# What to produce
From the entries that follow, reproduce exactly and only the lines from the line with "Jordan, K. (2015)." to the line with "Siemens, G. (2013).", endpoints included.

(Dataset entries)
****
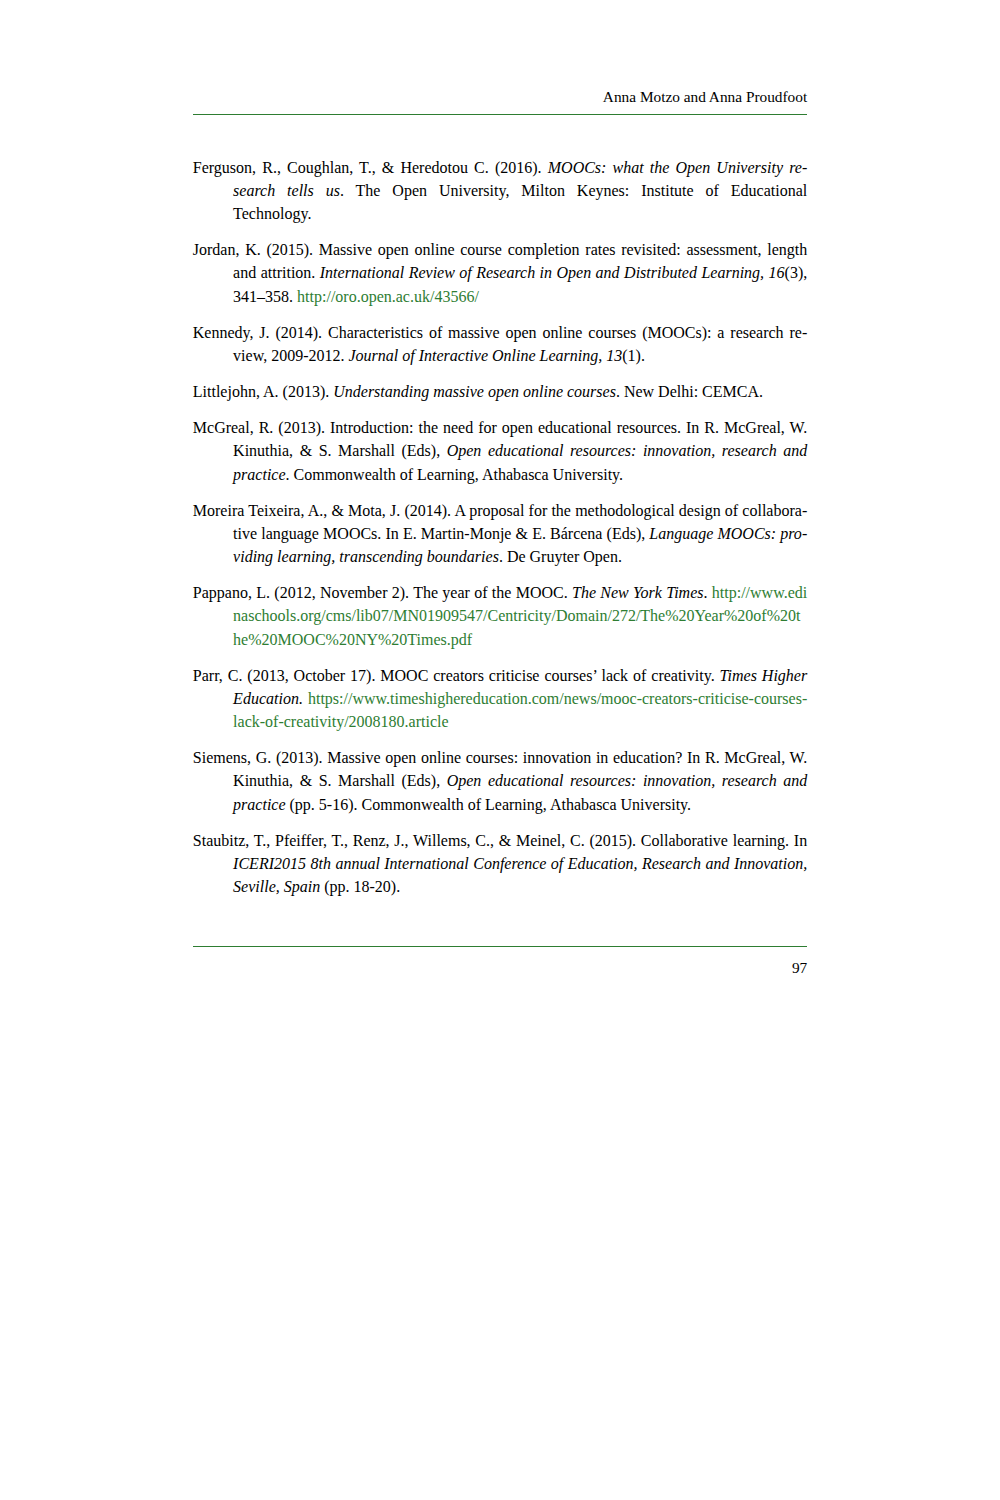Anna Motzo and Anna Proudfoot
Ferguson, R., Coughlan, T., & Heredotou C. (2016). MOOCs: what the Open University research tells us. The Open University, Milton Keynes: Institute of Educational Technology.
Jordan, K. (2015). Massive open online course completion rates revisited: assessment, length and attrition. International Review of Research in Open and Distributed Learning, 16(3), 341–358. http://oro.open.ac.uk/43566/
Kennedy, J. (2014). Characteristics of massive open online courses (MOOCs): a research review, 2009-2012. Journal of Interactive Online Learning, 13(1).
Littlejohn, A. (2013). Understanding massive open online courses. New Delhi: CEMCA.
McGreal, R. (2013). Introduction: the need for open educational resources. In R. McGreal, W. Kinuthia, & S. Marshall (Eds), Open educational resources: innovation, research and practice. Commonwealth of Learning, Athabasca University.
Moreira Teixeira, A., & Mota, J. (2014). A proposal for the methodological design of collaborative language MOOCs. In E. Martin-Monje & E. Bárcena (Eds), Language MOOCs: providing learning, transcending boundaries. De Gruyter Open.
Pappano, L. (2012, November 2). The year of the MOOC. The New York Times. http://www.edinaschools.org/cms/lib07/MN01909547/Centricity/Domain/272/The%20Year%20of%20the%20MOOC%20NY%20Times.pdf
Parr, C. (2013, October 17). MOOC creators criticise courses’ lack of creativity. Times Higher Education. https://www.timeshighereducation.com/news/mooc-creators-criticise-courses-lack-of-creativity/2008180.article
Siemens, G. (2013). Massive open online courses: innovation in education? In R. McGreal, W. Kinuthia, & S. Marshall (Eds), Open educational resources: innovation, research and practice (pp. 5-16). Commonwealth of Learning, Athabasca University.
Staubitz, T., Pfeiffer, T., Renz, J., Willems, C., & Meinel, C. (2015). Collaborative learning. In ICERI2015 8th annual International Conference of Education, Research and Innovation, Seville, Spain (pp. 18-20).
97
****
# Exercise response
Jordan, K. (2015). Massive open online course completion rates revisited: assessment, length and attrition. International Review of Research in Open and Distributed Learning, 16(3), 341–358. http://oro.open.ac.uk/43566/
Kennedy, J. (2014). Characteristics of massive open online courses (MOOCs): a research review, 2009-2012. Journal of Interactive Online Learning, 13(1).
Littlejohn, A. (2013). Understanding massive open online courses. New Delhi: CEMCA.
McGreal, R. (2013). Introduction: the need for open educational resources. In R. McGreal, W. Kinuthia, & S. Marshall (Eds), Open educational resources: innovation, research and practice. Commonwealth of Learning, Athabasca University.
Moreira Teixeira, A., & Mota, J. (2014). A proposal for the methodological design of collaborative language MOOCs. In E. Martin-Monje & E. Bárcena (Eds), Language MOOCs: providing learning, transcending boundaries. De Gruyter Open.
Pappano, L. (2012, November 2). The year of the MOOC. The New York Times. http://www.edinaschools.org/cms/lib07/MN01909547/Centricity/Domain/272/The%20Year%20of%20the%20MOOC%20NY%20Times.pdf
Parr, C. (2013, October 17). MOOC creators criticise courses’ lack of creativity. Times Higher Education. https://www.timeshighereducation.com/news/mooc-creators-criticise-courses-lack-of-creativity/2008180.article
Siemens, G. (2013). Massive open online courses: innovation in education? In R. McGreal, W. Kinuthia, & S. Marshall (Eds), Open educational resources: innovation, research and practice (pp. 5-16). Commonwealth of Learning, Athabasca University.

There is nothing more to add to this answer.